A to Z 2017–Z is for Zamboni

In just barely under the wire. This was a fun month and I even like most of the stories I got. Woot! I hope you enjoy this final installment in the 2017 A to Z Blogging Challenge.

Z is for Zamboni

Clean smooth ice is a thing of beauty. Nothing finer in all the world.

And there was no finer machine to properly groom a sheet of ice than a Zamboni Ice Resurfacer.

That’s what Frank knew. His daddy not only passed down the family trade of Professional Zamboni Ice Technician, he also named his only son after the man who invented the machine that bore his name—Frank J. Zamboni.

The world never knew a prouder Professional Zamboni Ice Technician than Frank Zamboni Ignazio.

Frank arrived well in advance of the day’s activities at the Smith Valley Ice Rink. There was no finer time to resurface ice than at the crack of dawn. No finer place than Smith Valley.

Well, maybe the Johnsonville Ice Arena. Calvin Bigalow did not deserve such a prestigious ice grooming position. The man didn’t understand the true beauty and importance of the job.

Frank shook off the thought. He didn’t need to get himself upset over things he couldn’t control.

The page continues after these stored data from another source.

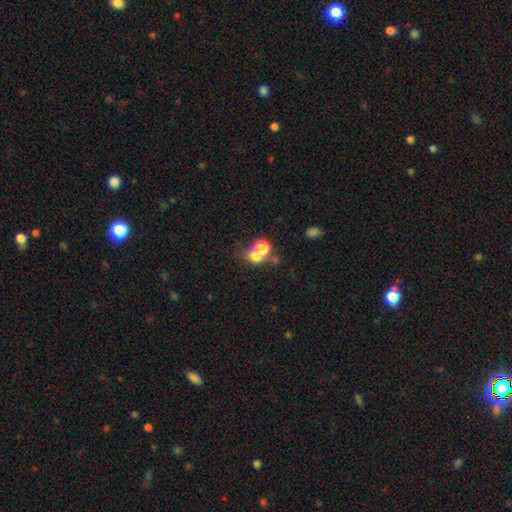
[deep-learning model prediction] A smooth galaxy with no disk features (66%) that is round (68%). Merging: merger (49%).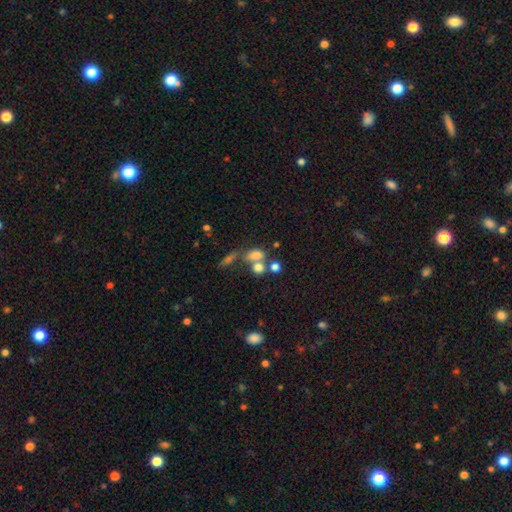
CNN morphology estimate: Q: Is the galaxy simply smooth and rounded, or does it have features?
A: smooth — 70%.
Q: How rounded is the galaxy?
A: in between — 64%.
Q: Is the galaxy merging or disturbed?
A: merger — 46%.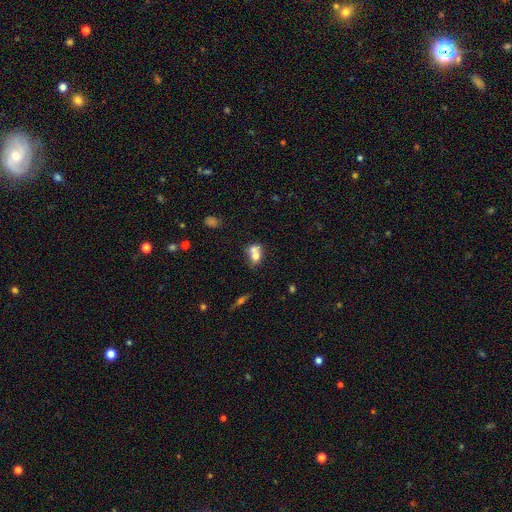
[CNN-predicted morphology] This is likely a smooth galaxy (67%). How rounded: possibly in between (52%). Merging: likely merger (67%).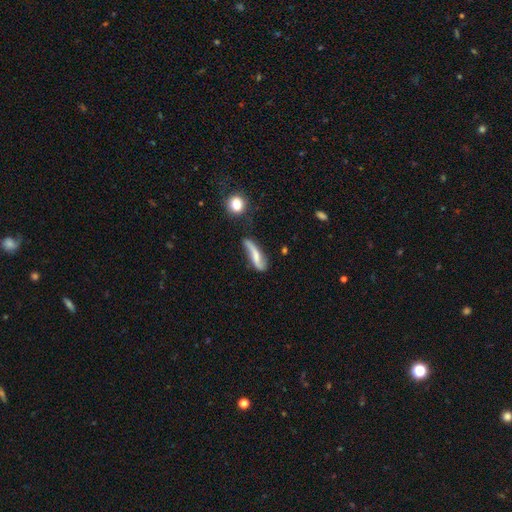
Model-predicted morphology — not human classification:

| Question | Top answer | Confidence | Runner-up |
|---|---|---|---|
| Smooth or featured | featured or disk | 58% | smooth (34%) |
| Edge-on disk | no | 79% | yes (21%) |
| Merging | none | 49% | minor disturbance (28%) |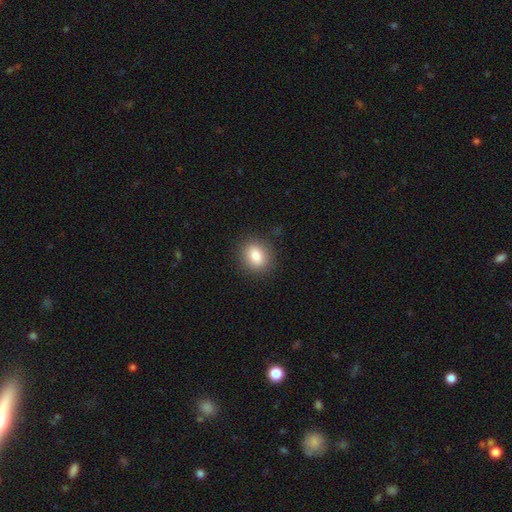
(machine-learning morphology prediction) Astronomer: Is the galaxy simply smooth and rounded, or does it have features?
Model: smooth — 84%.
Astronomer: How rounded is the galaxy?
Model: in between — 50% (runner-up: round, 49%).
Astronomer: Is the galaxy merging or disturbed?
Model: none — 87%.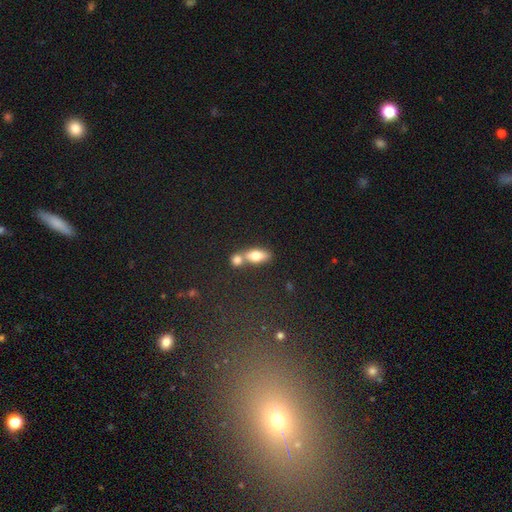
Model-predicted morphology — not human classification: smooth_or_featured: smooth (p=0.72) [alt: featured or disk p=0.20]
how_rounded: in between (p=0.77) [alt: cigar-shaped p=0.14]
merging: merger (p=0.50) [alt: none p=0.37]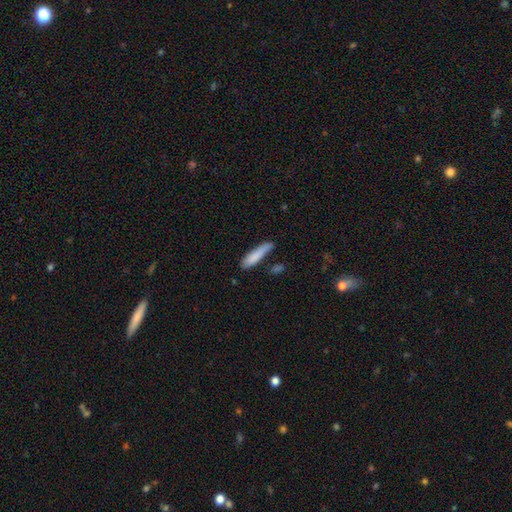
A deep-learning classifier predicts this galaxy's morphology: smooth-or-featured: smooth: 82% | featured or disk: 11% | star or artifact: 6%
  how-rounded: cigar-shaped: 82% | in between: 16% | round: 1%
  merging: none: 64% | minor disturbance: 24% | merger: 7% | major disturbance: 6%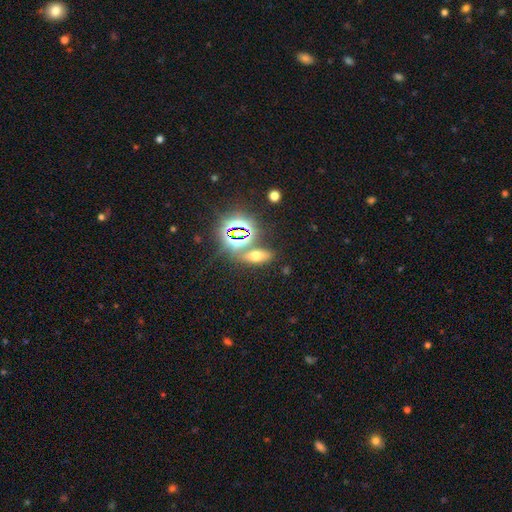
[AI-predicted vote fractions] Smooth or featured?
  - smooth: 47% *
  - star or artifact: 37%
  - featured or disk: 16%
Merging?
  - none: 73% *
  - merger: 12%
  - minor disturbance: 10%
  - major disturbance: 5%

Today marked his 3rd year as the sole Ice Technician for Smith Valley, and he planned to celebrate with an extra lap around the rink and maybe a Slurpee later in the afternoon.

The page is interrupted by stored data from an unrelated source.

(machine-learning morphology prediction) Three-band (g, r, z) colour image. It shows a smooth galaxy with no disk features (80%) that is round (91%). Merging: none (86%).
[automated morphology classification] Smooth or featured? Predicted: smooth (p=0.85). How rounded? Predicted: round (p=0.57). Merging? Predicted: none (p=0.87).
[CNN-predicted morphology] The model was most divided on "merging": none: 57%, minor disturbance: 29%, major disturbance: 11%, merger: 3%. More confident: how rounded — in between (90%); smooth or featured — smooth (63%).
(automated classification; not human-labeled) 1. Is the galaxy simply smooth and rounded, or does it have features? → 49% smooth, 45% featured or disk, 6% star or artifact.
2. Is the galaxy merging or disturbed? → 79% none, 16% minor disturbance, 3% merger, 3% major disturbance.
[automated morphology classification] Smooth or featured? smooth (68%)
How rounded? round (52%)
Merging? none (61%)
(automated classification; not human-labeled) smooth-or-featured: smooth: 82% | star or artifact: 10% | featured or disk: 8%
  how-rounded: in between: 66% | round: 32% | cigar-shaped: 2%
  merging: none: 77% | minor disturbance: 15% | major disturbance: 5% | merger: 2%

A few minutes before 5:30 AM, Frank let himself in through the back entrance of the rink. After switching on the overhead lighting he opened the storage room that held his beloved Zamboni.

After filling the ice making tank with clean water, he started the machine and headed toward the main ice.

Normally, he would have started an immediate counter-clockwise circuit of ice resurfacing. This morning, however, he found his way blocked. A small man in a red suit with a black vest and red bowler hat was standing on the ice in black and white wing-tipped shoes.

“Excuse me,” Frank said. “Sir? You can’t be in here. The rink doesn’t open until Nine. And you can’t be on the ice with street shoes. Only proper ice skates are allowed.”

“Son of fire,” the man in red intoned. “You have violated your calling.”

Frank huffed. The man wasn’t moving off his ice. “Sir? I really need you to step aside.”

The man didn’t move. “Frank Ignazio,” he said, “crystalline water maker. Your true identity lies elsewhere.”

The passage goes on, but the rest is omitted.